The approximately 260 attendees had two tasks during their 300 visits on Capitol Hill: Ask lawmakers to support H.R. 1717, a bill to replace competitive bidding with a market-pricing program (MPP), and to support the delay.

“It's time to have some candid conversations about H.R. 1717,” Price told attendees. “Tell your members it's bipartisan, it doesn't cost any more money. (Tell them) if you don't like the way we've solved it, tell us what you want us to do.”

Price introduced H.R. 1717 on April 24. It currently has 96 co-sponsors, with more expected in the wake of the conference.
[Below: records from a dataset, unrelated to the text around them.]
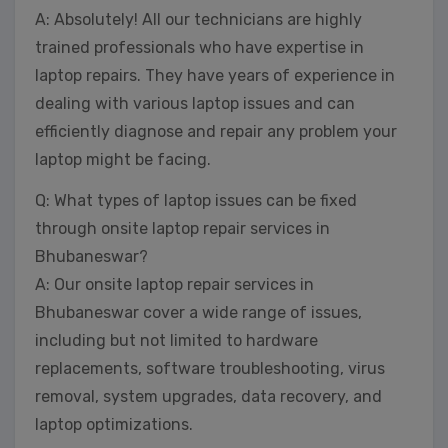
A: Absolutely! All our technicians are highly
trained professionals who have expertise in
laptop repairs. They have years of experience in
dealing with various laptop issues and can
efficiently diagnose and repair any problem your
laptop might be facing.
Q: What types of laptop issues can be fixed
through onsite laptop repair services in
Bhubaneswar?
A: Our onsite laptop repair services in
Bhubaneswar cover a wide range of issues,
including but not limited to hardware
replacements, software troubleshooting, virus
removal, system upgrades, data recovery, and
laptop optimizations.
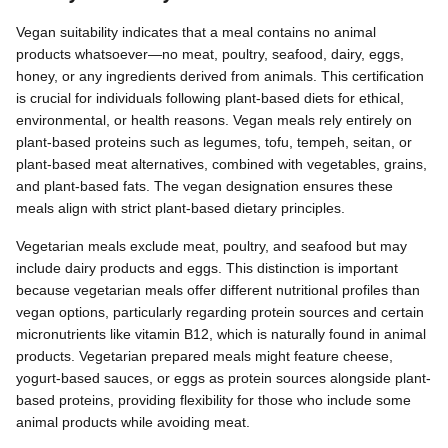
Vegan suitability indicates that a meal contains no animal
products whatsoever—no meat, poultry, seafood, dairy, eggs,
honey, or any ingredients derived from animals. This certification
is crucial for individuals following plant-based diets for ethical,
environmental, or health reasons. Vegan meals rely entirely on
plant-based proteins such as legumes, tofu, tempeh, seitan, or
plant-based meat alternatives, combined with vegetables, grains,
and plant-based fats. The vegan designation ensures these
meals align with strict plant-based dietary principles.
Vegetarian meals exclude meat, poultry, and seafood but may
include dairy products and eggs. This distinction is important
because vegetarian meals offer different nutritional profiles than
vegan options, particularly regarding protein sources and certain
micronutrients like vitamin B12, which is naturally found in animal
products. Vegetarian prepared meals might feature cheese,
yogurt-based sauces, or eggs as protein sources alongside plant-
based proteins, providing flexibility for those who include some
animal products while avoiding meat.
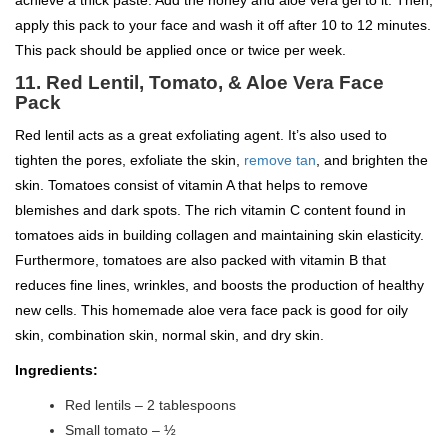
apply this pack to your face and wash it off after 10 to 12 minutes.
This pack should be applied once or twice per week.
11. Red Lentil, Tomato, & Aloe Vera Face
Pack
Red lentil acts as a great exfoliating agent. It’s also used to
tighten the pores, exfoliate the skin,
remove tan
, and brighten the
skin. Tomatoes consist of vitamin A that helps to remove
blemishes and dark spots. The rich vitamin C content found in
tomatoes aids in building collagen and maintaining skin elasticity.
Furthermore, tomatoes are also packed with vitamin B that
reduces fine lines, wrinkles, and boosts the production of healthy
new cells. This homemade aloe vera face pack is good for oily
skin, combination skin, normal skin, and dry skin.
Ingredients:
Red lentils – 2 tablespoons
Small tomato – ½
As far as getting MPP legislation introduced in the Senate, it would likely happen as part of a larger bill in the fall when lawmakers take up the debt limit or the physician payment cuts, rather than as a standalone bill.

“They aren't going to take MPP and pass it on its own,” Dean Rosen with Mehlman Vogel Castagnetti, a lobbying firm, told attendees. “The Senate Democrats are extremely gun shy about health care because they don't want to provide any opportunity for Republicans to attack the Affordable Care Act.”

Despite everything, providers remain both resolute and upbeat.

“Somehow or another, I still believe that Round 2 will be at least delayed,” said attendee Scott Soderquist, president of Manchester, N.H.-based Rehab Equipment Associates. “I just can't see how it can't.”